**Provided data:**

--------

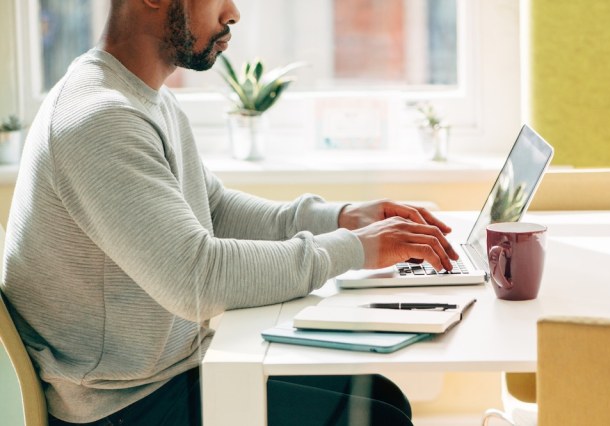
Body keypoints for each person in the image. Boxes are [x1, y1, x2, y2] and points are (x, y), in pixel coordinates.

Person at [1, 0, 458, 425]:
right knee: (378, 419)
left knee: (381, 398)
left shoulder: (147, 99)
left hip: (171, 375)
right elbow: (196, 278)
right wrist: (352, 250)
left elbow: (213, 209)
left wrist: (340, 220)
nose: (233, 13)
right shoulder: (99, 118)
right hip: (123, 406)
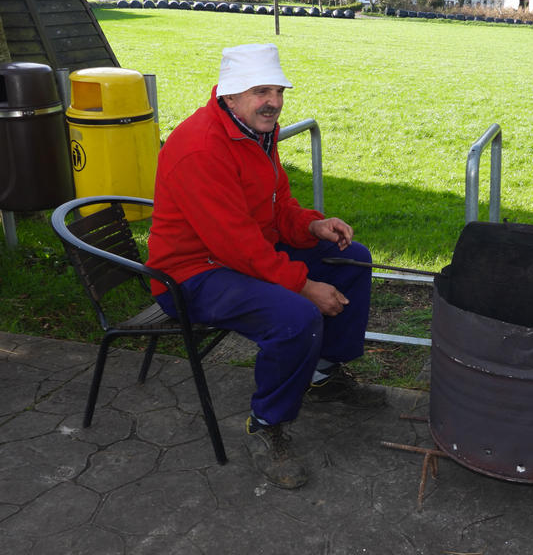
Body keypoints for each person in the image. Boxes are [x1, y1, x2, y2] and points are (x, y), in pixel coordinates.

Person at [147, 43, 384, 489]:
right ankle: (267, 425)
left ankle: (323, 375)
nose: (273, 102)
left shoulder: (256, 132)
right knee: (296, 316)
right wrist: (304, 285)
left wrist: (313, 227)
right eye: (261, 91)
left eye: (277, 90)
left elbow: (278, 210)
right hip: (192, 275)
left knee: (351, 257)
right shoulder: (201, 148)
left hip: (240, 254)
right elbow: (237, 246)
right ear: (231, 96)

--------

**Directions for this task:** Nothing but the lines from the beginning of the material above through the line containing "left wrist: (340, 220)" should appear in the answer, copied exactly and free of pictures.

**Written response:**
Body keypoints for each person in the image. Boxes are [x1, y1, x2, y2] and points are (x, y), in pixel coordinates.

Person at [1, 0, 458, 425]:
right knee: (378, 419)
left knee: (381, 398)
left shoulder: (147, 99)
left hip: (171, 375)
right elbow: (196, 278)
right wrist: (352, 250)
left elbow: (213, 209)
left wrist: (340, 220)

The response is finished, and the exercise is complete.